Alexandre Parafita

Alexandre Parafita

Vento de leste… não traz nada que preste

Cresci a ouvir grandes lições dos velhos sábios transmontanos. Filósofos pragmáticos, esgrimem metáforas com a mestria dos sábios gregos. Dão aulas de Economia Aplicada nas tornageiras e vezeiras, nos maninhos, partilhas de água, nas roldas dos moinhos; dão workshops de Lógica e Retórica nos fiandeiros, na hermenêutica das celebrações rituais; avaliam Semiótica das Linguagens na sinfonia dos campos e dos bosques; investigam sobre Epistemologia das Ciências Experimentais nas rotinas ecotelúricas do minguante ao crescente; e sobre Metafísica e Filosofia da Estética na efemeridade comovedora do pôr do sol, no belo-horrível das tempestades, dos ritos de morte, na espiritualidade das crenças, ou no silêncio diáfano da solidão das montanhas.

Mas onde melhor reconheço a sabedoria etnopragmática deste povo ainda é na meteorologia, especialmente na linguagem dos ventos: “com o vento de feição, não há má navegação”. E previne-se, sobretudo dos ventos que sopram de Espanha – travessios, gélidos e secos, trazem cieiros e gripes.

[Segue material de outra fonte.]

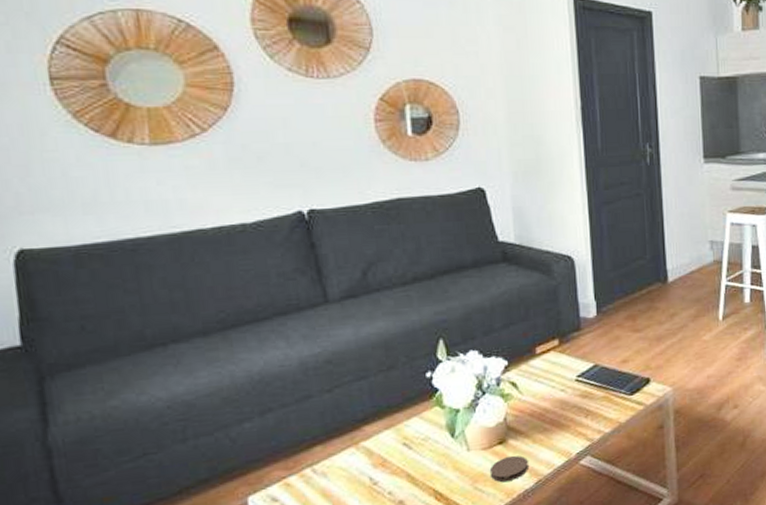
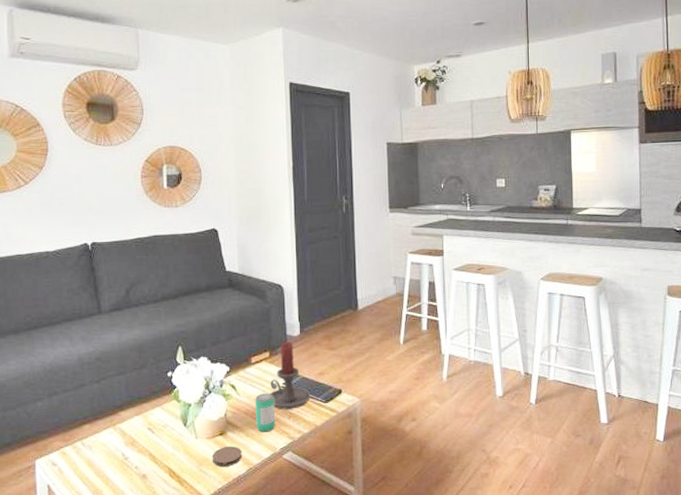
beverage can: none [542,389,570,436] -> present [254,393,276,432]
candle holder: none [561,325,612,408] -> present [270,341,311,410]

Prefere os do lado oposto, ventos húmidos e menos frios. Por isso, diz “água de vento traz meio sustento” e também “vento de Vilartão, água na mão” ou “vento suão cria palha e grão”. Mas pior que o vento espanhol, ainda é o que sopra de todos os lados: “vento de todo o lado é mandado p’lo Diabo”. Quanto aos de Espanha, o povo não tem dúvidas. Atravessam a serra de Lomba, e por isso: “vento de Lomba, frio na tromba”. Queimam os renovos por onde passam, trazem miséria à lavoura. Daí que se diga “vento de leste não traz nada que preste”, o que vale como a exaurida parémia: “de Espanha nem bom vento nem bom casamento”.

São sentenças carregadas de sabedoria popular, mas que, ciclicamente, são chamadas para outras semânticas alegóricas, nada simpáticas a um desejável clima de boa vizinhança transnacional. Assim foi nos anos 80, perante a ameaça da central nuclear espanhola de Sayago, perto de Miranda do Douro, ou do terrível cemitério de resíduos radioativos de Aldeadávida, em frente a Freixo de Espada à Cinta. Acompanhei, enquanto jornalista, estas e outras batalhas, para travar os planos ameaçadores de Espanha. “Com a Espanha tão grande – dizia-me um popular, – porquê os despejos à nossa porta?”. Ainda assim, batalhas ganhas. Só que agora o fantasma do nuclear parece voltar, com a lixeira de Almaraz, que representa uma séria ameaça para toda a bacia do Tejo. Ameaça a um país que, há muito, disse não ao nuclear. É, pois, hora de dizer: porra, já basta!